We read in the minds of characters, which are all by degree, hedonistic, narcissistic, masochistic, and deeply psychologically introverted. That doesn’t mean that they are necessarily uncaring and detached from others, far from it. But deep exploration of subject character is so much the essence of these individualistic snakes and dragons. All the characters are flawed, troubled by the direction of their lives, and struggling between living for the moment and their worldly, practical, daily responsibilities, by concern for their own well-being and that of others. None of the main characters are uncaring of others, but they are all certainly self-absorbed. Perhaps most of us are, perhaps that is the message?
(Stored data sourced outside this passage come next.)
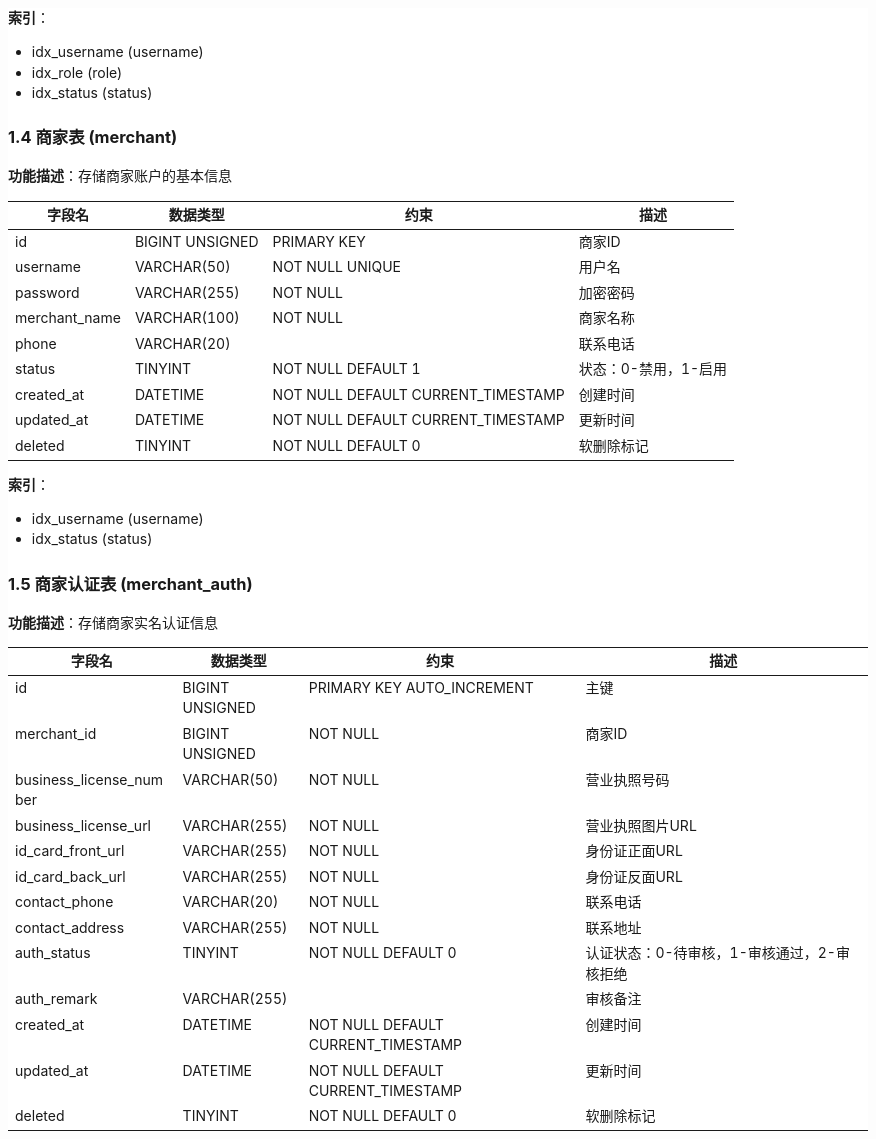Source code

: **索引**：

- idx_username (username)
- idx_role (role)
- idx_status (status)

### 1.4 商家表 (merchant)

**功能描述**：存储商家账户的基本信息

| 字段名           | 数据类型            | 约束                                 | 描述           |
|---------------|-----------------|------------------------------------|--------------|
| id            | BIGINT UNSIGNED | PRIMARY KEY                        | 商家ID         |
| username      | VARCHAR(50)     | NOT NULL UNIQUE                    | 用户名          |
| password      | VARCHAR(255)    | NOT NULL                           | 加密密码         |
| merchant_name | VARCHAR(100)    | NOT NULL                           | 商家名称         |
| phone         | VARCHAR(20)     |                                    | 联系电话         |
| status        | TINYINT         | NOT NULL DEFAULT 1                 | 状态：0-禁用，1-启用 |
| created_at    | DATETIME        | NOT NULL DEFAULT CURRENT_TIMESTAMP | 创建时间         |
| updated_at    | DATETIME        | NOT NULL DEFAULT CURRENT_TIMESTAMP | 更新时间         |
| deleted       | TINYINT         | NOT NULL DEFAULT 0                 | 软删除标记        |

**索引**：

- idx_username (username)
- idx_status (status)

### 1.5 商家认证表 (merchant_auth)

**功能描述**：存储商家实名认证信息

| 字段名                     | 数据类型            | 约束                                 | 描述                       |
|-------------------------|-----------------|------------------------------------|--------------------------|
| id                      | BIGINT UNSIGNED | PRIMARY KEY AUTO_INCREMENT         | 主键                       |
| merchant_id             | BIGINT UNSIGNED | NOT NULL                           | 商家ID                     |
| business_license_number | VARCHAR(50)     | NOT NULL                           | 营业执照号码                   |
| business_license_url    | VARCHAR(255)    | NOT NULL                           | 营业执照图片URL                |
| id_card_front_url       | VARCHAR(255)    | NOT NULL                           | 身份证正面URL                 |
| id_card_back_url        | VARCHAR(255)    | NOT NULL                           | 身份证反面URL                 |
| contact_phone           | VARCHAR(20)     | NOT NULL                           | 联系电话                     |
| contact_address         | VARCHAR(255)    | NOT NULL                           | 联系地址                     |
| auth_status             | TINYINT         | NOT NULL DEFAULT 0                 | 认证状态：0-待审核，1-审核通过，2-审核拒绝 |
| auth_remark             | VARCHAR(255)    |                                    | 审核备注                     |
| created_at              | DATETIME        | NOT NULL DEFAULT CURRENT_TIMESTAMP | 创建时间                     |
| updated_at              | DATETIME        | NOT NULL DEFAULT CURRENT_TIMESTAMP | 更新时间                     |
| deleted                 | TINYINT         | NOT NULL DEFAULT 0                 | 软删除标记                    |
Couture quite probably exposes more of the conflicts in himself than those of others through these stories, but that doesn’t mean he isn’t also extremely observant of how others see their worlds. He writes in a highly descriptive, word-rich, and psychologically penetrating style. At times he borders on repetitive description and on says too much about what has surely already been deduced by any fully engaged reader, but he writes with such poetry, such cadence, that the overflow of description can easily be forgiven. Ultimately, nothing is decided, but every consideration is explored, possibility is left hanging, food for thought. Life is drawn to the extreme, to the fear, to toy with danger, and to them contemplate what it is that makes people repeat behaviour again and again. Couture writes with particular conviction about what it is to be a dedicated surfer, clearly a sometime overriding passion in his own life. But there is much more here, beyond the draw of the pounding sea. However, I recommend mixing the eight reads, as, for me, we start with rather too much abundant surf. There is connectivity between each story, characters spilling from one to the other, but these are truly independent constructions that can be shuffled like the cards in a single suit.

The poems at the start of each story acted as mood setters for the rich poetry of prose inside. A lot of this book is an exploration of the ‘adrenaline’ in life, in sport, in personal relationships, and at times raises one’s own hormonal beat, but this isn’t writing for the lover of the pacey thriller. This is writing for the lover of literature, for the lover of detail, for the contemplative, for those that like to enjoy the journey of an adventure rather than necessarily the climb to peak tension and final relieving climax. If one likes descriptive writing, and the analysis of what makes people tic, then this series of stories is for you. I might call these essays on the waves in life rather than stories with firmly placed beginnings or any definitive endings.